The Monetary Authority of Singapore has developed playbooks and guidance on implementation of APIs in financial institutions and organisations, whilst Japan has revised the Banking Act in 2018 to require banks to develop systems for the introduction of open APIs. In India and Korea, the government-backed APIs allow seamless access to online infrastructures among financial institutions. In China, whilst no official regulation or guideline on open banking has been issued yet, major banks have already begun to develop tech capabilities around the idea of open banking and the use of APIs. In Indonesia, major banks have also started developing an open banking initiative through an open API standardization set-up. 

Lessons for the US? 

Based on experiences implementing open banking frameworks in Asia, the UK, and the EU, policymakers in the US can expect substantial questions and concerns regarding how to ensure the privacy and security of the data shared and protect it from misuse. Perhaps not surprisingly, initial discussion in the US has centered on these very issues.
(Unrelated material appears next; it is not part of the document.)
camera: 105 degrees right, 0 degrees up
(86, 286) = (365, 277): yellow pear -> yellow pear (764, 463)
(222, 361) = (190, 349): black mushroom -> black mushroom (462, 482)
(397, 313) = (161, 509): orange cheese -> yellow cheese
The UK and EU regulator-driven approach of setting standards which are enforced and imposed on banks and financial institutions from day one may assist with alleviating these concerns. Dovetailing data protection legislation with open banking standards and embedding a commitment to the monitoring of the use of data and market compliance puts regulators in a better position to predict and regulate new types of cyber crime and harmful trends, which can then be minimised and addressed in advance wherever possible. Still, data published by the European Commission has shown that by 2021 less than five percent of consumers in the EU were using open banking, demonstrating that concerns around trusts have not yet been overcome.

Apart from evaluating the data protection capabilities of banks and financial institutions, it is important not to overlook the data management capabilities and strategies and information security management frameworks of third-party providers. For example, Hong Kong has issued a common baseline that consolidates the business and management considerations when assessing a collaboration provider to assist financial institutions to evaluate the nature and risk levels of collaborating with a third-party provider, as well as provide guidance for ongoing monitoring of such a collaboration. 
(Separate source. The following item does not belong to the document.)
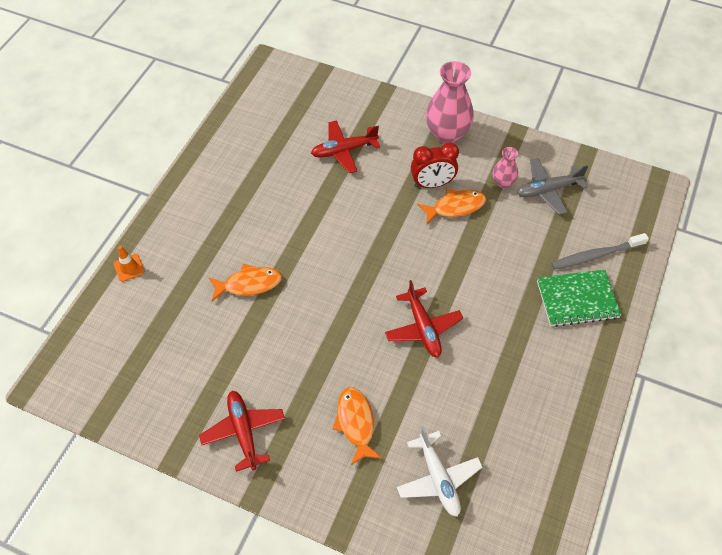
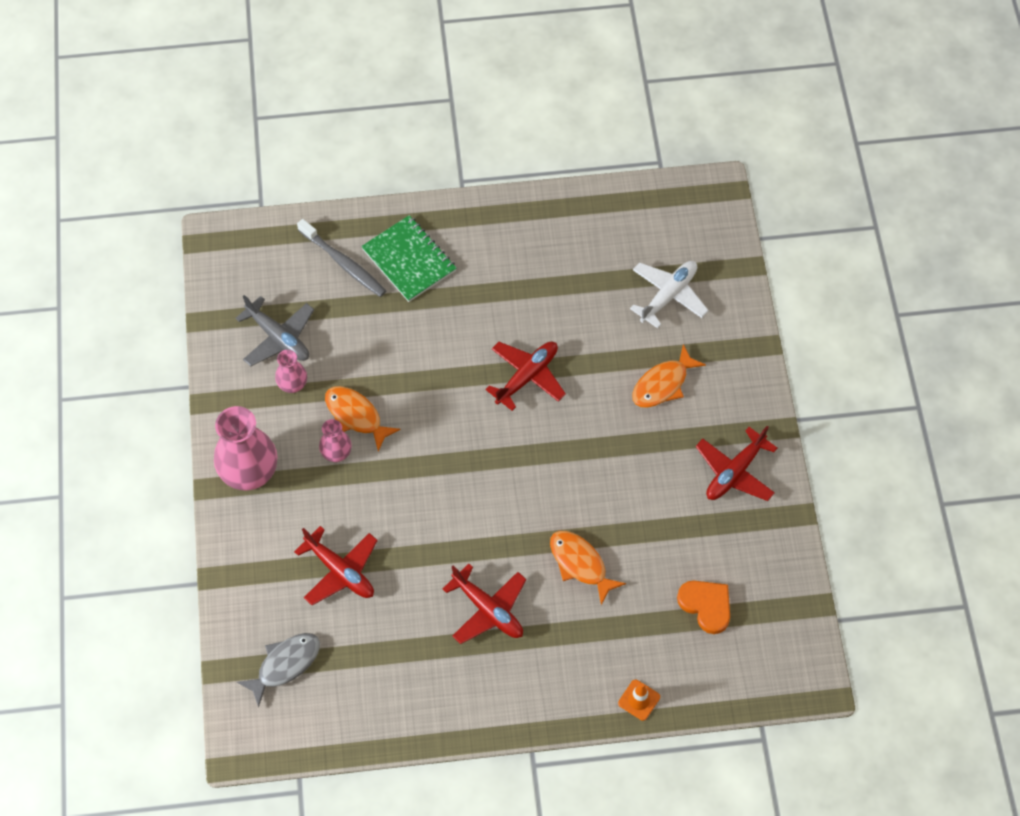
camera: 120 degrees left, 5 degrees up
(157, 346) = (706, 606): none -> orange heart
(258, 215) = (488, 610): none -> red plane
(302, 100) = (285, 665): none -> grey fish
(432, 184) = (336, 453): red clock -> pink vase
Another concern that often is discussed in the context of open banking is around financial institutions being resistant to open banking, in an effort to protect the data that they hold. As noted above, in the UK, nine of the UK’s largest banks were required to adopt open banking, which meant that open banking was available to consumers and did not rely solely on voluntary uptake. Those banks have themselves taken advantage of open banking to develop their own products, and numerous institutions have followed in their steps. 

Conclusion

It is too early to tell what the CFPB’s open banking rules will look like in final form, or how the U.S. framework will compare to those in the UK, EU, and Asian markets.  Taking a cross-border view of the issue provides useful insights, however, and hopefully will inform U.S. policymakers as the Proposed Rule moves through the administrative process. 

 

Note: in many jurisdictions outside the United States, a distinction is drawn between “open banking” and “open finance,” with the former reserved for data sharing regimes limited to banking and payments and the latter encompassing a broader range of products and services (e.g., investment advice, retirement planning, etc.).  Consistent with the CFPB, and for ease of reference, we use the term “open banking” as an umbrella term to include what elsewhere might be referred to as “open finance.”